Am I deleting the correct key ?


#9

That sounds like the account key then, yes. (if it gives an error on all accounts. If it gave an error on just one account it would be the account private key).

Once removed, most clients will generate a new key. I don’t know the syno-letsencrypt though.
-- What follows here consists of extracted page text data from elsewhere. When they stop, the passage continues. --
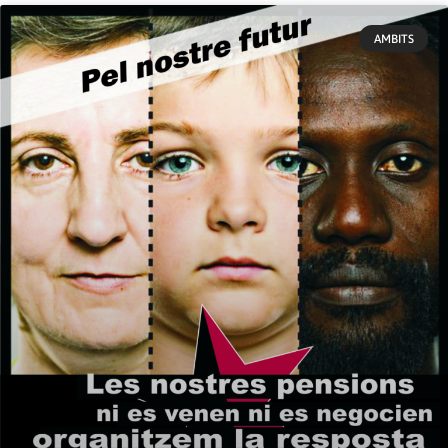
AMBITS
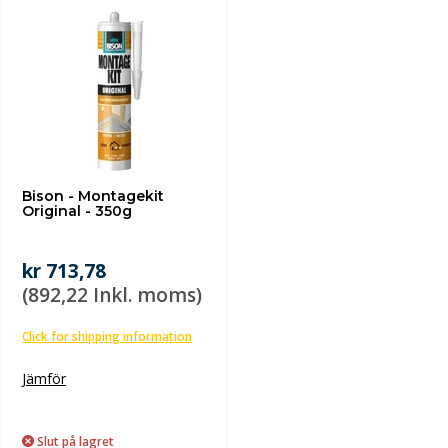
Bison - Montagekit
Original - 350g
kr 713,78
(892,22 Inkl. moms)
Click for shipping information
Jämför
Slut på lagret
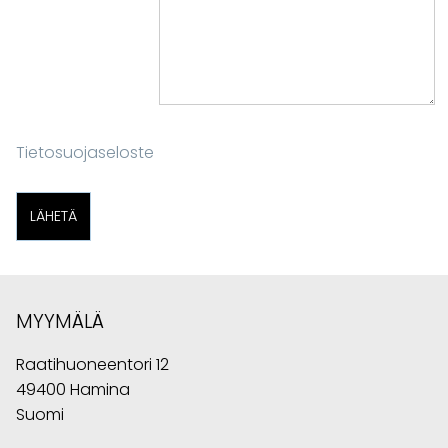
Tietosuojaseloste
MYYMÄLÄ
Raatihuoneentori 12
49400 Hamina
Suomi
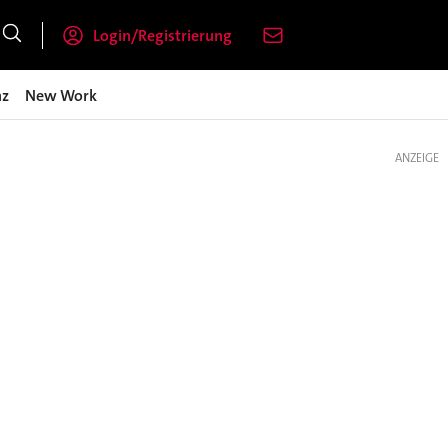
Login/Registrierung
nz
New Work
ANZEIGE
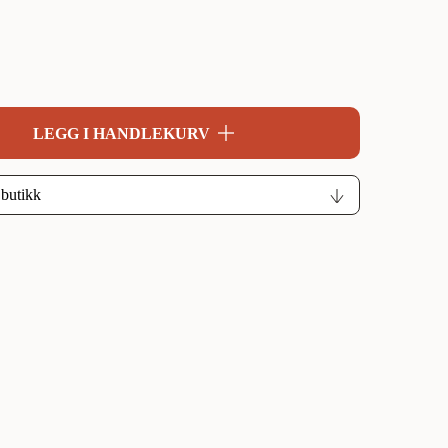
LEGG I HANDLEKURV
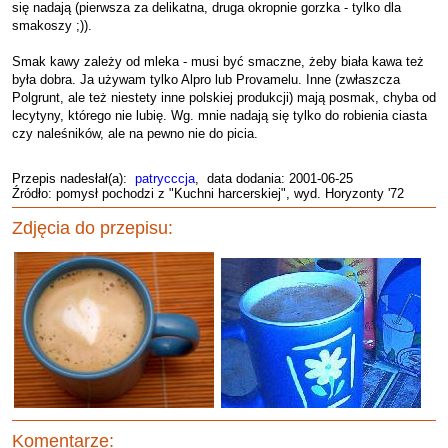
się nadają (pierwsza za delikatna, druga okropnie gorzka - tylko dla
smakoszy ;)).
Smak kawy zależy od mleka - musi być smaczne, żeby biała kawa też
była dobra. Ja używam tylko Alpro lub Provamelu. Inne (zwłaszcza
Polgrunt, ale też niestety inne polskiej produkcji) mają posmak, chyba od
lecytyny, którego nie lubię. Wg. mnie nadają się tylko do robienia ciasta
czy naleśników, ale na pewno nie do picia.
Przepis nadesłał(a):
patrycccja
, data dodania: 2001-06-25
Źródło: pomysł pochodzi z "Kuchni harcerskiej", wyd. Horyzonty '72
Zdjęcia do przepisu:
Komentarze:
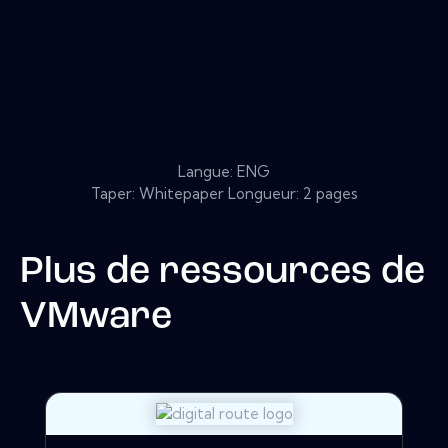
Langue: ENG
Taper: Whitepaper Longueur: 2 pages
Plus de ressources de
VMware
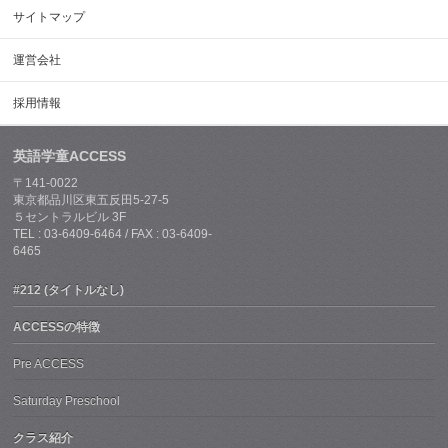
サイトマップ
運営会社
採用情報
英語学童ACCESS
〒141-0022
東京都品川区東五反田5-27-5
５セントラルビル 3F
TEL : 03-6409-6464 / FAX : 03-6409-
6465
#212 (タイトルなし)
ACCESSの特徴
Pre ACCESS
Saturday Preschool
クラス紹介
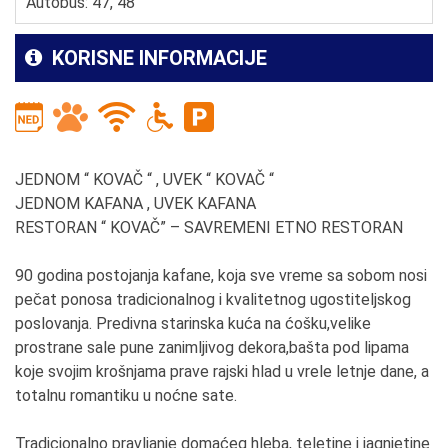
Autobus: 47, 48
KORISNE INFORMACIJE
JEDNOM “ KOVAČ “ , UVEK “ KOVAČ “
JEDNOM KAFANA , UVEK KAFANA
RESTORAN “ KOVAČ” – SAVREMENI ETNO RESTORAN
90 godina postojanja kafane, koja sve vreme sa sobom nosi
pečat ponosa tradicionalnog i kvalitetnog ugostiteljskog
poslovanja. Predivna starinska kuća na ćošku,velike
prostrane sale pune zanimljivog dekora,bašta pod lipama
koje svojim krošnjama prave rajski hlad u vrele letnje dane, a
totalnu romantiku u noćne sate.
Tradicionalno pravljanje domaćeg hleba, teletine i jagnjetine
Hopefully someone else does ( or ask with the syno-letsencrypt developers )


#10

Yes, I will do so.I think you’re right and there is a flaw in the syno-letsencrypt clien, I’ll raise it.

I found a way to have it working, in the meantime: I’ve asked to replace my old certificate, for the same domain, but with another email as account, so it did generate a new account…

Thank you again for the hints and support.


#11

This topic was automatically closed 30 days after the last reply. New replies are no longer allowed.